Yes. Prisma, Drizzle, SQLAlchemy, Mongoose, ActiveRecord, JDBC, raw drivers — they all work. The proxy speaks native Postgres and MongoDB wire protocols, so any ORM or driver that talks to those databases works unchanged. The proxy is invisible to your application code.
Single-digit milliseconds for normal user queries, because the proxy just forwards bytes for non-admin traffic with zero parsing. Admin-flagged queries get parsed and emit an event to NATS, which adds another ~1ms. Chain writes happen asynchronously after the response is returned, so your app never waits for the transparency layer.
Yes. The topology is the same shape; resizing means adding or removing replica VMs and rebalancing the chain-MinIO quorum. We don't have a one-click resize yet but it's on the roadmap (see ROADMAP.md v1.1). If you start at 3 replicas and grow into needing a stronger quorum or larger VMs, talk to us and we'll do it manually.

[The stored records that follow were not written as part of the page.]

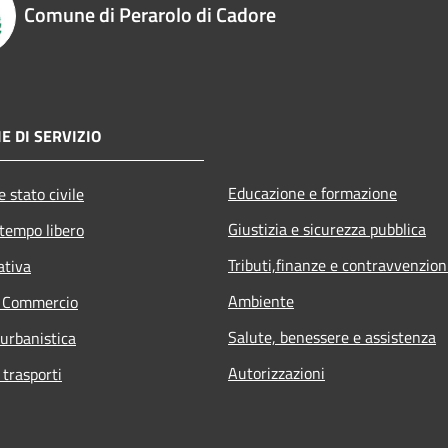
Comune di Perarolo di Cadore
E DI SERVIZIO
Educazione e formazione
 stato civile
Giustizia e sicurezza pubblica
 tempo libero
Tributi,finanze e contravvenzion
ativa
Ambiente
e Commercio
Salute, benessere e assistenza
 urbanistica
Autorizzazioni
 trasporti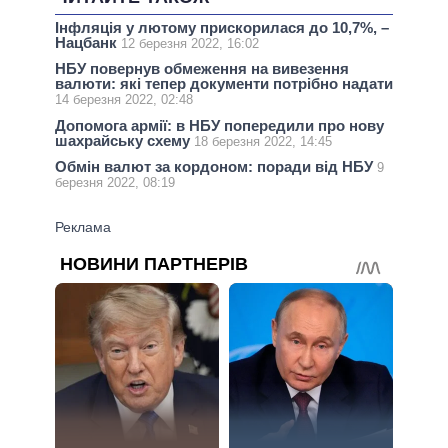
Інфляція у лютому прискорилася до 10,7%, –
Нацбанк
12 березня 2022, 16:02
НБУ повернув обмеження на вивезення
валюти: які тепер документи потрібно надати
14 березня 2022, 02:48
Допомога армії: в НБУ попередили про нову
шахрайську схему
18 березня 2022, 14:45
Обмін валют за кордоном: поради від НБУ
9
березня 2022, 08:19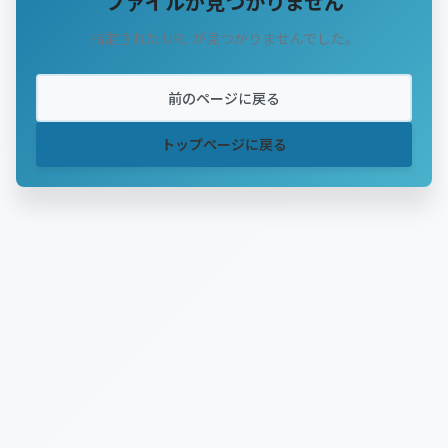
ファイルが見つかりません
指定された URL が見つかりませんでした。
前のページに戻る
トップページに戻る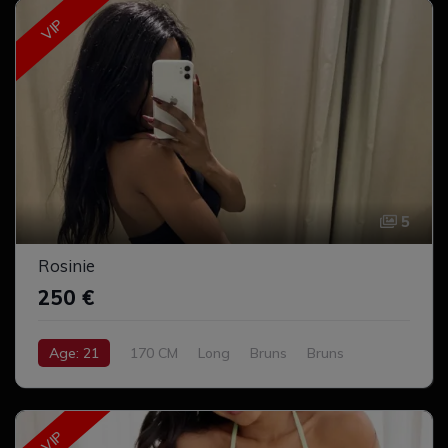
VIP
5
Rosinie
250 €
Age: 21
170 CM
Long
Bruns
Bruns
Moyen
Complet
VIP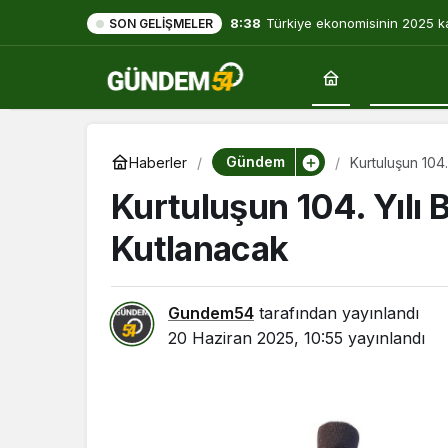
8:38
Türkiye ekonomisinin 2025 k
SON GELIŞMELER
yılın dibine indi
Gündem
Gündem
Haberler
Kurtuluşun 104
Kurtuluşun 104. Yılı 
Kutlanacak
Gundem54
tarafından yayınlandı
20 Haziran 2025, 10:55
yayınlandı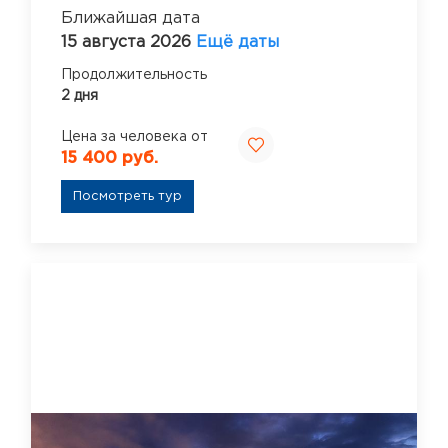
Ближайшая дата
15 августа 2026
Ещё даты
Продолжительность
2 дня
Цена за человека от
15 400 руб.
Посмотреть тур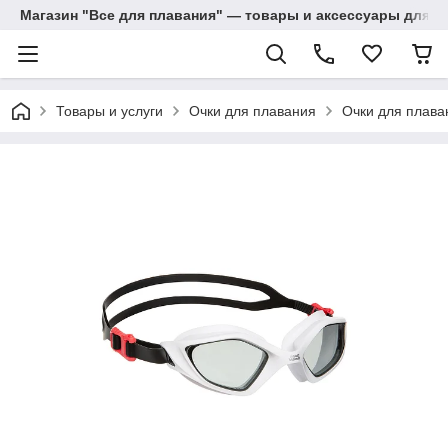
Магазин "Все для плавания" — товары и аксессуары для п
Товары и услуги
Очки для плавания
Очки для плава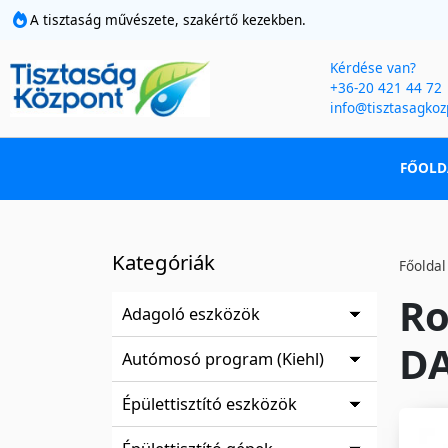
A tisztaság művészete, szakértő kezekben.
Kérdése van?
+36-20 421 44 72
info@tisztasagkoz
FŐOLD
Kategóriák
Főoldal
Ro
Adagoló eszközök
DA
Autómosó program (Kiehl)
Épülettisztító eszközök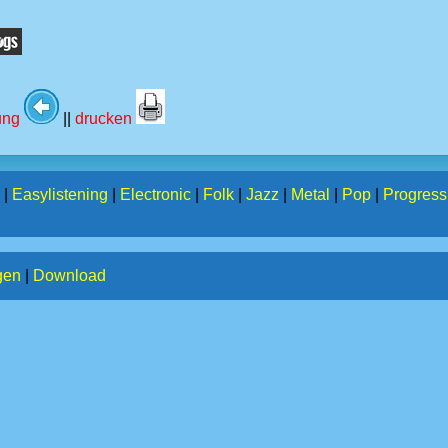
tung
||
drucken
|
Easylistening
|
Electronic
|
Folk
|
Jazz
|
Metal
|
Pop
|
Progress
gen
|
Download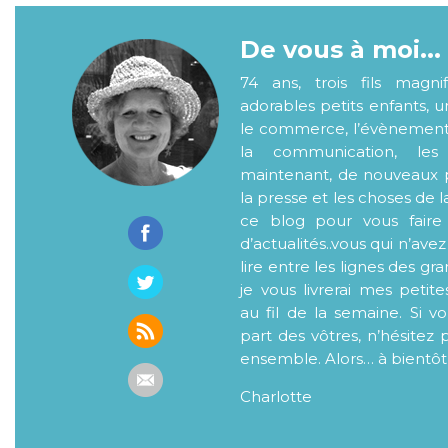
De vous à moi...
74 ans, trois fils magni
adorables petits enfants, 
le commerce, l’évènementiel
la communication, les
maintenant, de nouveaux p
la presse et les choses de l
ce blog pour vous faire
d’actualités..vous qui n’ave
lire entre les lignes des gr
je vous livrerai mes petite
au fil de la semaine. Si v
part des vôtres, n’hésitez 
ensemble. Alors… à bientôt
Charlotte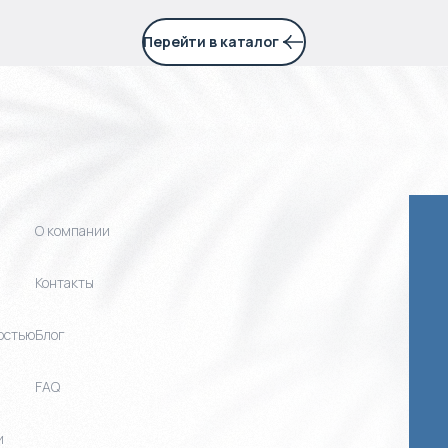
Перейти в каталог
О компании
Контакты
остью
Блог
FAQ
и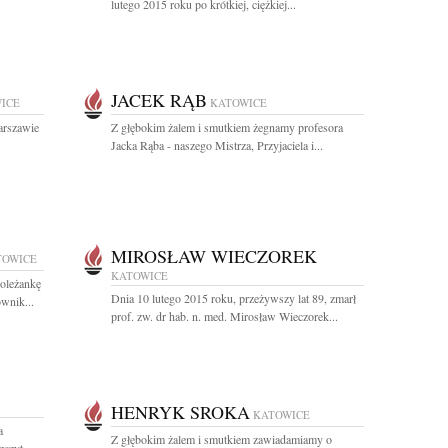
lutego 2015 roku po krótkiej, ciężkiej...
JACEK RĄB
ICE
KATOWICE
arszawie
Z głębokim żalem i smutkiem żegnamy profesora
Jacka Rąba - naszego Mistrza, Przyjaciela i...
MIROSŁAW WIECZOREK
TOWICE
KATOWICE
oleżankę
Dnia 10 lutego 2015 roku, przeżywszy lat 89, zmarł
wnik...
prof. zw. dr hab. n. med. Mirosław Wieczorek...
HENRYK SROKA
KATOWICE
a
Z głębokim żalem i smutkiem zawiadamiamy o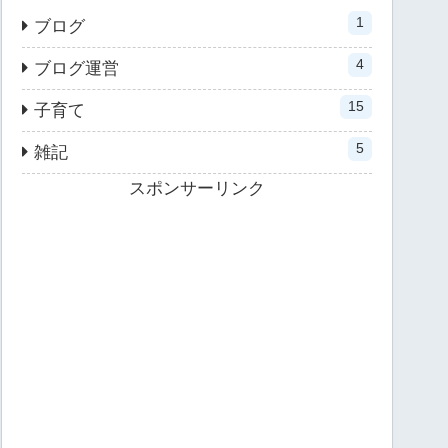
1
ブログ
4
ブログ運営
15
子育て
5
雑記
スポンサーリンク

Yes, and it's free forever. The entire reference implementation — Rust proxy, chain engine, NATS pipeline, dashboard, Terraform modules — is open source under AGPLv3 in the server/ repo on GitHub. This site sells managed hosting of that open-source software. The code is the trust anchor; you can audit it yourself.
No. It uses Merkle hash chains, which are the same cryptographic primitive blockchains use for tamper evidence, but there is no consensus, no tokens, and no distributed ledger. Each user has their own independent append-only chain. When a user deletes their account, their chain is destroyed and no other user's chain is affected — GDPR-compliant by design.
Every deployment comes with a transparency dashboard at a URL we give you. Your end users can visit it to see every access to their data — app and admin, labeled by identity — and click "Verify My Chain" to run the Merkle verification client-side in their browser via WASM. The server cannot fake a passing result because the verification code runs on the user's machine.